Start of Block

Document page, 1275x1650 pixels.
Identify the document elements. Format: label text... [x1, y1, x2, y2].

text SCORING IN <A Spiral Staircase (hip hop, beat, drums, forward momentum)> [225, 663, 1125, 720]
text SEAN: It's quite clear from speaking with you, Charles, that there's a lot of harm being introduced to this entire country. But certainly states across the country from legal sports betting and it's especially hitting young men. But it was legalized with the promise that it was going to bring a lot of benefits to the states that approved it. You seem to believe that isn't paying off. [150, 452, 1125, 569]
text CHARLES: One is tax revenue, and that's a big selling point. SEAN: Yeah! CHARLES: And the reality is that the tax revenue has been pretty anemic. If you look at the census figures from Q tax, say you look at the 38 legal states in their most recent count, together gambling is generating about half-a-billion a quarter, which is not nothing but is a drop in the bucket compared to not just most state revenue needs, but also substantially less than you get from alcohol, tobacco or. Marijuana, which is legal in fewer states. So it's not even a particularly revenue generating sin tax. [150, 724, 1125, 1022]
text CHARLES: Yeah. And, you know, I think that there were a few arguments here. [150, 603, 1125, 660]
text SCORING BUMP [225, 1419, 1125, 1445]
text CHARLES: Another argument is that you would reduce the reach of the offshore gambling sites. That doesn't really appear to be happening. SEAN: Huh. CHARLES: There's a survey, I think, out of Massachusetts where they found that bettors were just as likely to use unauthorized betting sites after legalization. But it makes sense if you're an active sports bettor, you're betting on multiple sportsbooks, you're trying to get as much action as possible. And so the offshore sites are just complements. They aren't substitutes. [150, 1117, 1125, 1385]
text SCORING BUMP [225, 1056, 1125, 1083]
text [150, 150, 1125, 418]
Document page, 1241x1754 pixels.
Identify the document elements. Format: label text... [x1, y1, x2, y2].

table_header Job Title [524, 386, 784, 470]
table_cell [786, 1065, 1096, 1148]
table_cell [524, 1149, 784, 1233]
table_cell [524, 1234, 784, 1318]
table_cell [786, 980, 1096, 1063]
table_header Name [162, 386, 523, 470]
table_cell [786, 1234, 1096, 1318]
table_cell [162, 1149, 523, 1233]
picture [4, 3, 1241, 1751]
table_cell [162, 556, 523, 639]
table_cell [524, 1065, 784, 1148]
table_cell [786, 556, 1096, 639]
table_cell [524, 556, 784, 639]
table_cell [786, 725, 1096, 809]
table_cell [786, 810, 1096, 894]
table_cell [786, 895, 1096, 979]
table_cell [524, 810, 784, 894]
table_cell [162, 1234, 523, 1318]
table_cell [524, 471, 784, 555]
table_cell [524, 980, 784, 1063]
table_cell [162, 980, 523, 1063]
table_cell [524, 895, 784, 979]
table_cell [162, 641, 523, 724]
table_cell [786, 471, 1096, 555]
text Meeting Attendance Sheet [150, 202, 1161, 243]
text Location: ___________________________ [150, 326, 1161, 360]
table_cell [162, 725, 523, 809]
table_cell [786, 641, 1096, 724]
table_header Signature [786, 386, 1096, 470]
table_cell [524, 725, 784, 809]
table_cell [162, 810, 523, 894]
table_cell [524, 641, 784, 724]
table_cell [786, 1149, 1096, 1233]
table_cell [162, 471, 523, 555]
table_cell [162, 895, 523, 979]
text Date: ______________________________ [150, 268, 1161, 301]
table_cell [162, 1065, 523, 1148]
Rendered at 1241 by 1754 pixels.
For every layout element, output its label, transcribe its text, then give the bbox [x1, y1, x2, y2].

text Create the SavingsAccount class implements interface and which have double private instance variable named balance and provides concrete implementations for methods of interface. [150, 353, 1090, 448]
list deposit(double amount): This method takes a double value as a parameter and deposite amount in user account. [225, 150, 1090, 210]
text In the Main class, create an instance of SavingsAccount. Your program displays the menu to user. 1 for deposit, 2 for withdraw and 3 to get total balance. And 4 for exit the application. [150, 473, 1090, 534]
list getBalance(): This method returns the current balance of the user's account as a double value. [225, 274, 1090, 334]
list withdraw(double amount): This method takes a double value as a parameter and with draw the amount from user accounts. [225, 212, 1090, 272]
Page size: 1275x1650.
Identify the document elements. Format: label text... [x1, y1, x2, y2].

End of Block

Requirement -> If the word "pixels" is on a line above, return that line.

Problem solution ->
Document page, 1275x1650 pixels.
Document page, 1241x1754 pixels.
Rendered at 1241 by 1754 pixels.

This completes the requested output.